Italy's prime minister Matteo Renzi has caused a stir in French media after claiming that his country's fine wines were better than those from France...
- Matteo Renzi wine comments cause stir in French media
Matteo Renzi said during the Vinitaly trade show in Verona last week that Italian wine is now ‘better than’ French wine, according to Italy’s ANSA newswire.
Renzi said he also made similar comments to France’s president, Francois Hollande, during a recent meeting.
In the light-hearted exchange, Hollande is reported to have retorted that Italy might be outselling France in terms of volume, but French wine was more expensive. French media jumped on the reported comments last week.
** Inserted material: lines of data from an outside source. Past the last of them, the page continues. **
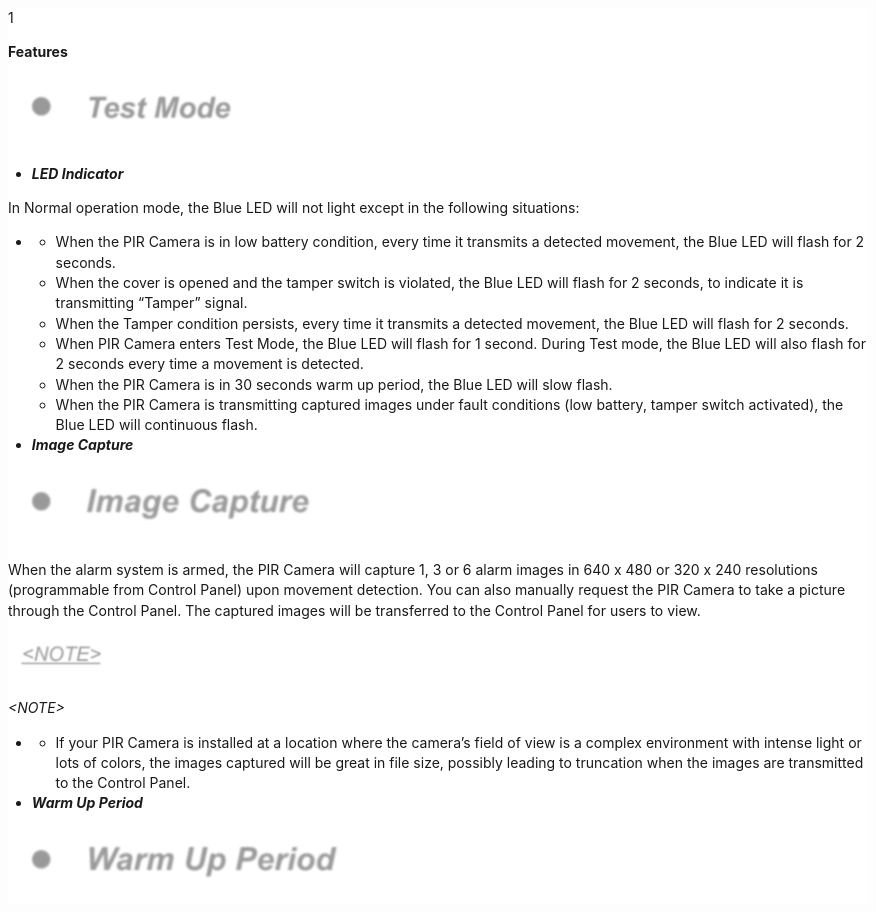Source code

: 1

**Features**

![](<.gitbook/assets/5 (35).png>)

* _**LED Indicator**_

In Normal operation mode, the Blue LED will not light except in the following situations:

*
  * When the PIR Camera is in low battery condition, every time it transmits a detected movement, the Blue LED will flash for 2 seconds.
  * When the cover is opened and the tamper switch is violated, the Blue LED will flash for 2 seconds, to indicate it is transmitting “Tamper” signal.
  * When the Tamper condition persists, every time it transmits a detected movement, the Blue LED will flash for 2 seconds.
  * When PIR Camera enters Test Mode, the Blue LED will flash for 1 second. During Test mode, the Blue LED will also flash for 2 seconds every time a movement is detected.
  * When the PIR Camera is in 30 seconds warm up period, the Blue LED will slow flash.
  * When the PIR Camera is transmitting captured images under fault conditions (low battery, tamper switch activated), the Blue LED will continuous flash.
* _**Image Capture**_

![](<.gitbook/assets/6 (24).png>)

When the alarm system is armed, the PIR Camera will capture 1, 3 or 6 alarm images in 640 x 480 or 320 x 240 resolutions (programmable from Control Panel) upon movement detection. You can also manually request the PIR Camera to take a picture through the Control Panel. The captured images will be transferred to the Control Panel for users to view.

![](<.gitbook/assets/7 (21).png>)

_\<NOTE>_

*
  * If your PIR Camera is installed at a location where the camera’s field of view is a complex environment with intense light or lots of colors, the images captured will be great in file size, possibly leading to truncation when the images are transmitted to the Control Panel.
* _**Warm Up Period**_

![](<.gitbook/assets/8 (23).png>)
There is an ongoing wine rivalry between the two nations, and both are seeking to increase exports of their finest wines to key markets such as the US and China.
Italy overtook France to become the world’s biggest wine producer in 2015, following a larger harvest, according to the International Organisation for Vine and Wine (OIV).
‘Impossible to compare’
‘It’s really apples and oranges,’ said Ian D’Agata, Decanter contributing editor and expert on Italy and also for Sauternes in Bordeaux, when asked to comment on the Renzi and Hollande quips.
‘There are things that both countries do extremely well relative to wine, and others each could do much better; but the wines from these two countries are some of the world’s greatest, made from very different grapes and terroirs, so it’s almost impossible to compare the two.’
Renzi looks to China at Vinitaly
As part of Renzi’s visit to Vinitaly, he held a public meeting with Chinese businessman Jack Ma, the founder of China’s multi-billion dollar Alibaba retailer.
Renzi was keen to show his support for Italian wine exports and Ma announced at Vinitaly that he would like Alibaba to be ‘the gateway’ for Italy’s wines among China’s emerging middle class of fine wine lovers.
However, Ma has shown that he enjoys fine wines from a range of countries, including France.
Earlier this year, he bought Château de Sours in Bordeaux for an undisclosed fee, and Decanter understands that he is grouping together several other Chinese château owners in the area to form a supply business.